Todavía
no tenía la certeza. Pero tenía un miedo atroz, sabía que iba a perderlo en
cualquier momento, ¿cómo iba a vivir sin mi protección?, ¿quién ocuparía mi
lugar?
El
miedo no era otra cosa que pasión. Una pasión sin límites por aquella minúscula
criatura que llevé en mis entrañas por nueve meses. Mi hijo creció.
Ya
es un hombre, me decían unos, parece tu hermano menor me alertaban otros (yo en
la gloria). Repito, no tenía la certeza de ese suceso, no quería aceptar que mi
hijo el varón, el primero se había convertido en un hombre sin apenas
percibirlo.
Llegó
un momento difícil para la familia toda, el niño había terminado el
preuniversitario y debía irse al servicio militar. Volvía el miedo a apoderarse
de mí.
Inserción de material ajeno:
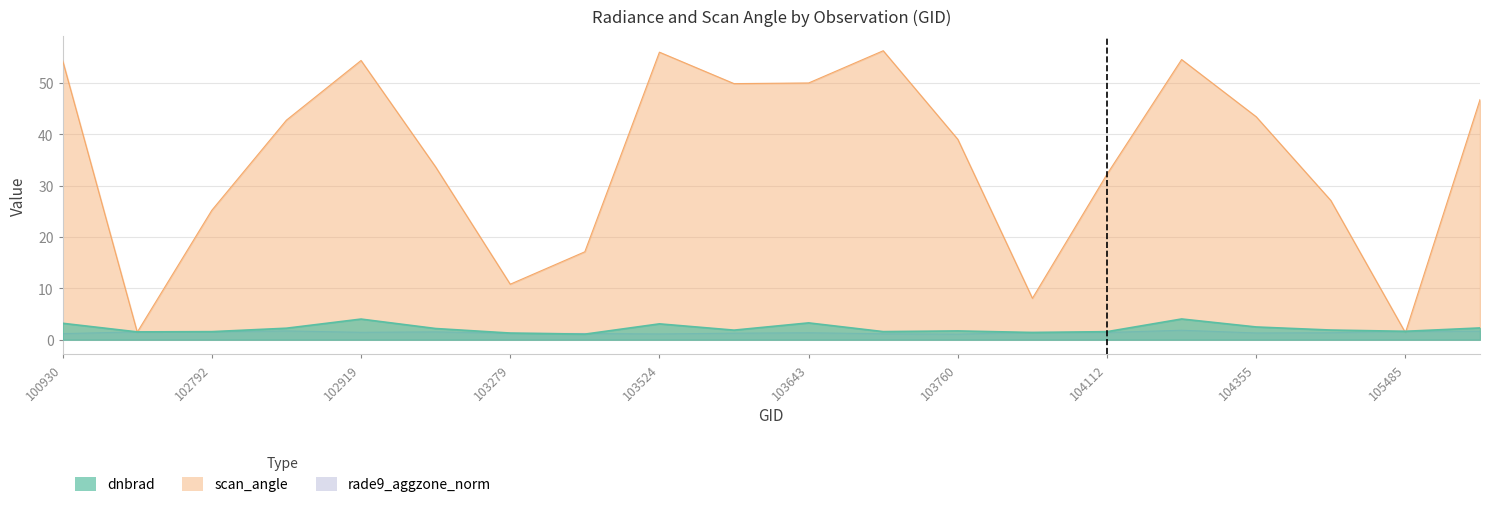

What is the total value across all series at 103524?

60.2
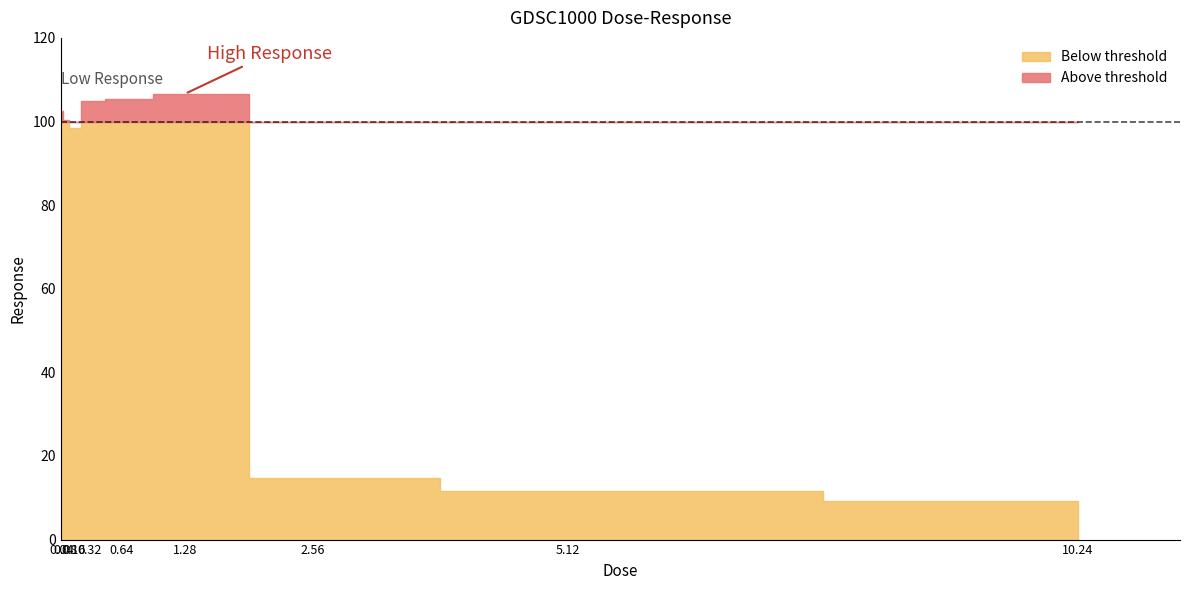

What value does the data have at 0.04?

102.5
Dejaba de razonar una vez más, que mi hijo creció.
Han
pasado uno, dos, tres, cuatro, cinco, seis... once meses, casi termina el período del servicio militar y lo
veo responsable, inmenso, extraordinario.
Ahora vendrá una etapa más extensa, llegará la universidad otras serán las exigencias y las responsabilidades a cumplir
por este niño salido de mis entrañas y que para orgullo mío creció.